Ces projets de recherche sont nés dans les années 2010, face au contexte économique difficile pour la filière et à la nécessité de trouver d’éventuelles sources de revenus complémentaires. Un constat a été posé : les entreprises disposent de surfaces et de savoir-faire sous-exploités en dehors des périodes de production. De plus, il y a une diversité biologique dont le potentiel n’a pas été étudié, pour les espèces horticoles comme endémiques.
De leur côté, les industriels sont à la recherche d’un « clean label », en utilisant des plantes qui soient cultivées avec un minimum d’intrants – dont les produits phytosanitaires –, pour des secteurs aussi variés que la cosmétique, la pharmacie, l’agroalimentaire ou encore les biomatériaux.
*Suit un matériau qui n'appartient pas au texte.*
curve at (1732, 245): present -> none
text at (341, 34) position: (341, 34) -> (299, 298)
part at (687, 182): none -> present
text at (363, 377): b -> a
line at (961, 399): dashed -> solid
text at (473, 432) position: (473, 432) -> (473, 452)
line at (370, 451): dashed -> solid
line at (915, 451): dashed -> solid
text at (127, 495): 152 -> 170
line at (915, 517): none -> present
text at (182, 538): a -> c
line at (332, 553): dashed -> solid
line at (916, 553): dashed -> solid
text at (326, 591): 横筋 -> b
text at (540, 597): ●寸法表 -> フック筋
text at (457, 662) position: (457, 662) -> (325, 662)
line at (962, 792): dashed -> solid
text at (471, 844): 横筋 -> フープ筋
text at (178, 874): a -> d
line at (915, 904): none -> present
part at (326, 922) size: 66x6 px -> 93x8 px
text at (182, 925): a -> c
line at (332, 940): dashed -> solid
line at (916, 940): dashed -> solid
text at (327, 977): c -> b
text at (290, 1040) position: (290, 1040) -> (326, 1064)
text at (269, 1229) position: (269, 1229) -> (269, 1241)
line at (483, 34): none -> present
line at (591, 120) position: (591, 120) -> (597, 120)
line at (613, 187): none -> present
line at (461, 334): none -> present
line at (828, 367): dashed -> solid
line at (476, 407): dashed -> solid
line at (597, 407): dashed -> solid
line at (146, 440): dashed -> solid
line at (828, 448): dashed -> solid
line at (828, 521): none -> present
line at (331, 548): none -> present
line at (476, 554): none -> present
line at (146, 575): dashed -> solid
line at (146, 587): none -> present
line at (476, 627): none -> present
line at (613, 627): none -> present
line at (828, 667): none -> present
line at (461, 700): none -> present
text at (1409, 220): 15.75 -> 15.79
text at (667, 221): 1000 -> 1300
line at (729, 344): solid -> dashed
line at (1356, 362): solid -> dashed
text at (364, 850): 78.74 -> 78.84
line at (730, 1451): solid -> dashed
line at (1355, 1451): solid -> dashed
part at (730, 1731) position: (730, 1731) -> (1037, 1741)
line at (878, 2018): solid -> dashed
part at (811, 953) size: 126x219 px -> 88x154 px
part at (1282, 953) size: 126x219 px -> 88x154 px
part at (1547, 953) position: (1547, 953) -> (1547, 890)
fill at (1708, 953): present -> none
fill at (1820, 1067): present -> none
L’horticulture, à la faveur des serres et de leur climat contrôlé, le recyclage des eaux d’irrigation, peut répondre à ces exigences.
« Une chaîne bien structurée existe déjà, rappelle Marc-Antoine Cannesan, directeur d’expérimentation à Astredhor Seine-Manche. Elle va des producteurs aux industriels en passant par des intermédiaires pour le séchage ou la préparation d’un produit, par exemple, voire pour son extraction. »
La traçabilité ou l’image de production de proximité et de qualité qui sont garanties par des labels tels que HVE (haute valeur environnementale) sont aussi des concepts recherchés actuellement. Sans compter que l’industriel voulant se fournir en matériel végétal en dehors des frontières sera soumis aux contraintes du protocole de Nagoya*, alors qu’il n’aura pas à rencontrer les mêmes difficultés en s’approvisionnant localement.
Une plante pour les cosmétiques, l’autre pour la pharmacie
Ce constat dressé, les deux stations Astredhor ont dû procéder à des choix concernant les plantes à cultiver. La station Loire-Bretagne-site CDHRC, dans le cadre d’un projet financé par la région Centre-Val de Loire et les professionnels adhérents, a d’abord mis en culture des plantes dont l’intérêt industriel est reconnu afin d’évaluer la faisabilité technique. Coleus forskohlii et Artemisia annua ont été retenus.
Le coléus produit dans ses racines de la forskoline, utilisée principalement en cosmétique. L’armoise génère pour sa part de l’artémisinine dans ses feuilles, un composé antipaludique.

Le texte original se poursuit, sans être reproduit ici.